▶ DIRECTIVE: In the listing below, locate the lines that hold "UICONTROL" and copy them.

*** SUPPLIED MATERIAL

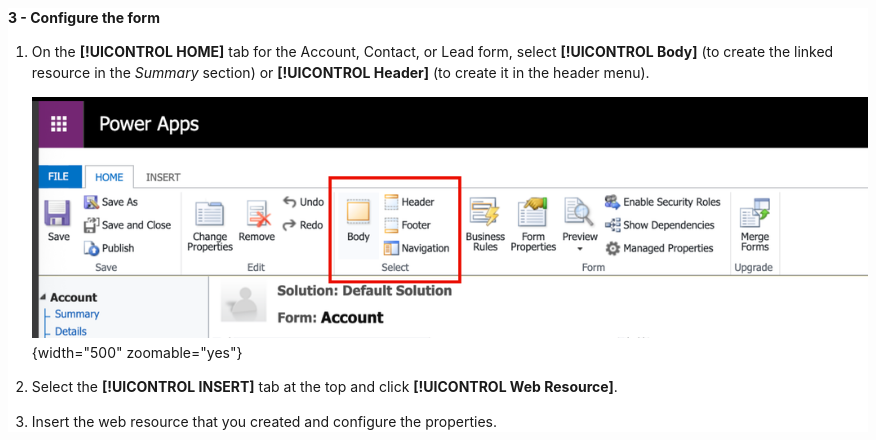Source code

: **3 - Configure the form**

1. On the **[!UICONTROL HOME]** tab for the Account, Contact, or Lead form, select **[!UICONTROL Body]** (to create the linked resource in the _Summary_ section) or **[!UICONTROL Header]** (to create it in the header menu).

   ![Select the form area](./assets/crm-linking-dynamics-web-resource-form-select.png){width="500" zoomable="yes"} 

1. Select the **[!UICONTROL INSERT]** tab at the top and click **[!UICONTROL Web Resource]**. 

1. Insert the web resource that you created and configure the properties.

******

▶ ANSWER SPACE:
1. On the **[!UICONTROL HOME]** tab for the Account, Contact, or Lead form, select **[!UICONTROL Body]** (to create the linked resource in the _Summary_ section) or **[!UICONTROL Header]** (to create it in the header menu).
1. Select the **[!UICONTROL INSERT]** tab at the top and click **[!UICONTROL Web Resource]**. 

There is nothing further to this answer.